*Excerpt provided*:
┌────────
Why Is It So Hard To Say I’m Sorry?

On August 12, 1985, a Japan Airlines jumbo jet crashed killing 520 passengers and crew.  Yasumoto Takagi, President of Japan Airlines, resigned and said he was sorry.  He moved to a modest apartment in downtown Tokyo and spent the remainder of his life doing penance and communicating his and the company’s sympathies to the families of the victims.

In 2008, we had a financial crash.  Where were the apologies from our leaders? Why is it so hard to apologize?  Humility is one of the traits for which Moses, Jesus, Gandhi and other great religious figures are revered.  Who should apologize? To name a few:

-          Alan Greenspan and Ben Bernanke for worrying more about politics than ensuring the integrity of our financial system

-          Angelo Mozilo for overseeing the fiasco that was Countrywide Financial

-          Ken Lewis for mismanaging Bank of America

-          Henry Paulson for mismanaging the US Treasury Department

-          President George Bush for justifying the war in Iraq on dubious intelligence

-          Raymond Gilmartin, CEO of Merck for failing to withdraw Vioxx from the market

-          Your financial advisor for losing a significant portion of your retirement money.

Everyone makes mistakes. I was a practicing lawyer and a business executive and Lord knows I made many mistakes.  If any professional is honest, they will tell you that the only way to grow in their profession is to make mistakes and learn from them.  I also learned that besides having a plan to remedy my mistakes, I must sincerely apologize to my co-workers and superiors and resolve to do better the next time.  In a corporate environment, apologies are so rare that they are disarming when they occur. In my experience, more often than not a simple apology diffused the anger of my bosses and everyone was able to move on to corrective action.
└────────
*Task description*:
In the piece on apologizing, answer these:
1. Who resigned as president of Japan Airlines after the 1985 crash?
2. What does the piece say Ken Lewis should apologize for?
3. What two kinds of work does the writer say they did?

*Listed entries*:
┌────────
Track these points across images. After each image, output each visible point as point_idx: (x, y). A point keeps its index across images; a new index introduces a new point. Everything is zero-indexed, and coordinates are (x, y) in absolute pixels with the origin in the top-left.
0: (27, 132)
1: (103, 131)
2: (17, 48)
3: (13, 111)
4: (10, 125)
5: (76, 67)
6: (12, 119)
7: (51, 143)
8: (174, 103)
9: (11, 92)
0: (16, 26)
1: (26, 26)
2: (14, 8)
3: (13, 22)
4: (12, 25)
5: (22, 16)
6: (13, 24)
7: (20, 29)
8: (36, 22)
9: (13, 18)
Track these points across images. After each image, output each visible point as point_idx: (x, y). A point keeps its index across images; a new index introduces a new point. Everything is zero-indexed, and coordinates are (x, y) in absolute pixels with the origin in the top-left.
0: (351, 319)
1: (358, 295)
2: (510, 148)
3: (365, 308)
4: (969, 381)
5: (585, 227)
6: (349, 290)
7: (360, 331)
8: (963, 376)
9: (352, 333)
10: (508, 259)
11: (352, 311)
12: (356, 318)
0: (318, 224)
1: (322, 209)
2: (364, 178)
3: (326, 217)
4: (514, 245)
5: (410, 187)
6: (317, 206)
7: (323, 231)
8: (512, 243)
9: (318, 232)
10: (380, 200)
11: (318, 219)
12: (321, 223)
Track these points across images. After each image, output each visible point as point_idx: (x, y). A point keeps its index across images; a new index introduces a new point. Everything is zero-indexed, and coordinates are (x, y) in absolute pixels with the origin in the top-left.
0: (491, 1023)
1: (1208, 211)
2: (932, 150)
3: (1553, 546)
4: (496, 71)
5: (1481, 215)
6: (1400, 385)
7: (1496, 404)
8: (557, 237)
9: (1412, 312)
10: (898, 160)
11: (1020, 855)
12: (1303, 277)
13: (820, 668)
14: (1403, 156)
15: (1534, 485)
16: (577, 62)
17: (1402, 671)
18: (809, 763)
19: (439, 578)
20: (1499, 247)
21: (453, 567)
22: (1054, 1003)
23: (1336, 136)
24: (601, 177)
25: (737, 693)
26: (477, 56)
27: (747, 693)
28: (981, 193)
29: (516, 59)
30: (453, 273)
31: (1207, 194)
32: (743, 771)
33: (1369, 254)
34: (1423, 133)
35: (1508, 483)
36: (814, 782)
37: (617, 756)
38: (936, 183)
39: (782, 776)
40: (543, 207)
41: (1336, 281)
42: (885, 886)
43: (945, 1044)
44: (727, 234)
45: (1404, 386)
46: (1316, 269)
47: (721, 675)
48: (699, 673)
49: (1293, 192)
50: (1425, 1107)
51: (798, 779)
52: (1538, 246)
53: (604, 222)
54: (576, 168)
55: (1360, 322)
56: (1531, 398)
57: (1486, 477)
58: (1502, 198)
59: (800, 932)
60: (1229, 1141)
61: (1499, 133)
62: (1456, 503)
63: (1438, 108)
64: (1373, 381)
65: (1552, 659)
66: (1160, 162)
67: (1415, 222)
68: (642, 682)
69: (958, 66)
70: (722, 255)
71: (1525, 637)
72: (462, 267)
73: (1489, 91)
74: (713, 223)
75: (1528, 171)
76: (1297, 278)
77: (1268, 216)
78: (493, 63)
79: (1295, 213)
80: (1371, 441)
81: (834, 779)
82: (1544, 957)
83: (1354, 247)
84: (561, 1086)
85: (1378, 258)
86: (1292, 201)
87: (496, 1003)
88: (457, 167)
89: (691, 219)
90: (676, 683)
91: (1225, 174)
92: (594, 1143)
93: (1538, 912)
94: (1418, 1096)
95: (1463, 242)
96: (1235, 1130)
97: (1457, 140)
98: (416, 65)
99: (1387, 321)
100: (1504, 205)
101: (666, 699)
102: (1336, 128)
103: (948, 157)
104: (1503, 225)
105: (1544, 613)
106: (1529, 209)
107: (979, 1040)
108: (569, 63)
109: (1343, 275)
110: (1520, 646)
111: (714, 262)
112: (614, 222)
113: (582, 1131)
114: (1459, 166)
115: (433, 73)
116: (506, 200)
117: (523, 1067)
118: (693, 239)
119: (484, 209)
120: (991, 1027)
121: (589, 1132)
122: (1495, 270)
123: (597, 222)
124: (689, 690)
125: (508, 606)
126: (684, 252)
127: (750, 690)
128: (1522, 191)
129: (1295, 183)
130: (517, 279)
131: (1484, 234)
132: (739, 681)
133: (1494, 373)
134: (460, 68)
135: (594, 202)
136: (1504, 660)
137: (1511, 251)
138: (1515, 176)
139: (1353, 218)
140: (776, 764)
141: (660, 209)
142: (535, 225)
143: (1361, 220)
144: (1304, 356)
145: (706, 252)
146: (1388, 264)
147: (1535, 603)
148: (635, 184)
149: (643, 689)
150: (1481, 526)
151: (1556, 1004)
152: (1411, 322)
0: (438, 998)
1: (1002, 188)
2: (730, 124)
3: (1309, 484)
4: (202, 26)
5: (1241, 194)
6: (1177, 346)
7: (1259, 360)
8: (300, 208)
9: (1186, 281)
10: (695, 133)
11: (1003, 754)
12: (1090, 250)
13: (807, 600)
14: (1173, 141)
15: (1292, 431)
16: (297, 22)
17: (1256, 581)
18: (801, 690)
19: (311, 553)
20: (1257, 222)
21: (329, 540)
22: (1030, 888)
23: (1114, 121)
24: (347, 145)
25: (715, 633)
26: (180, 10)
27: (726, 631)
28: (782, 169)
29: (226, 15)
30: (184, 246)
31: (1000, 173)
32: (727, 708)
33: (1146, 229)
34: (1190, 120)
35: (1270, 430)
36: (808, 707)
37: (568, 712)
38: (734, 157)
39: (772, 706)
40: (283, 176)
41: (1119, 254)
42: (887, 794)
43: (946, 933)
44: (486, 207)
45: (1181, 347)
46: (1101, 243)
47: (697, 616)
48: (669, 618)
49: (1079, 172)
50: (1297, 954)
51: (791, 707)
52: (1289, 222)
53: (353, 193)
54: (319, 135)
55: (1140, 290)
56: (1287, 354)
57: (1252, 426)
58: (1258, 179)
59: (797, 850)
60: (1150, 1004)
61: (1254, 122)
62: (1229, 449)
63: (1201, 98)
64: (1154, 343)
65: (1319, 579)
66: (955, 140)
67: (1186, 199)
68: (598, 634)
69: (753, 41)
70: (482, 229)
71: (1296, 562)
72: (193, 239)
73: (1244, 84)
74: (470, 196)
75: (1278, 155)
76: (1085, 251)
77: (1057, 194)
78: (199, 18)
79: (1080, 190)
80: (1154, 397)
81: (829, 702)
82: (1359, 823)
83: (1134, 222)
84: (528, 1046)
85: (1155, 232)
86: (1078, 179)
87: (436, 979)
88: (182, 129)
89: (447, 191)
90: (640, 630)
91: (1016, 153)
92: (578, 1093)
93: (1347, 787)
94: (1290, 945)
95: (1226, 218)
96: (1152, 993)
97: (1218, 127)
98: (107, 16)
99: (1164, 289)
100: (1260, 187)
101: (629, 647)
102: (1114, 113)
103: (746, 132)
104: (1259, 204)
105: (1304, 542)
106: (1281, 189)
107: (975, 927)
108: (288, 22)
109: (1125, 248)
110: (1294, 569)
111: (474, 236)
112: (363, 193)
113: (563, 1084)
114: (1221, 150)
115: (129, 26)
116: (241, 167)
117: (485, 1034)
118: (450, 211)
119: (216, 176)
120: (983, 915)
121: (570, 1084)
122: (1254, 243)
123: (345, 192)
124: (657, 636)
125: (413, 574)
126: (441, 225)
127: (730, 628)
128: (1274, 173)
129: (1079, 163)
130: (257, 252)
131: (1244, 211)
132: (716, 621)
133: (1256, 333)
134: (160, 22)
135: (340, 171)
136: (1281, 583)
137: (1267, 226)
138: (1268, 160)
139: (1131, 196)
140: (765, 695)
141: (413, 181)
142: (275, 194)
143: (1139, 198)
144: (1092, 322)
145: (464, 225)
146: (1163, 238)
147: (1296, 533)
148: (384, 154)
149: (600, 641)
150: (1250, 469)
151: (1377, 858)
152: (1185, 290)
└────────
*Answer space*:
1. Yasumoto Takagi
2. Mismanaging Bank of America
3. Practicing lawyer and business executive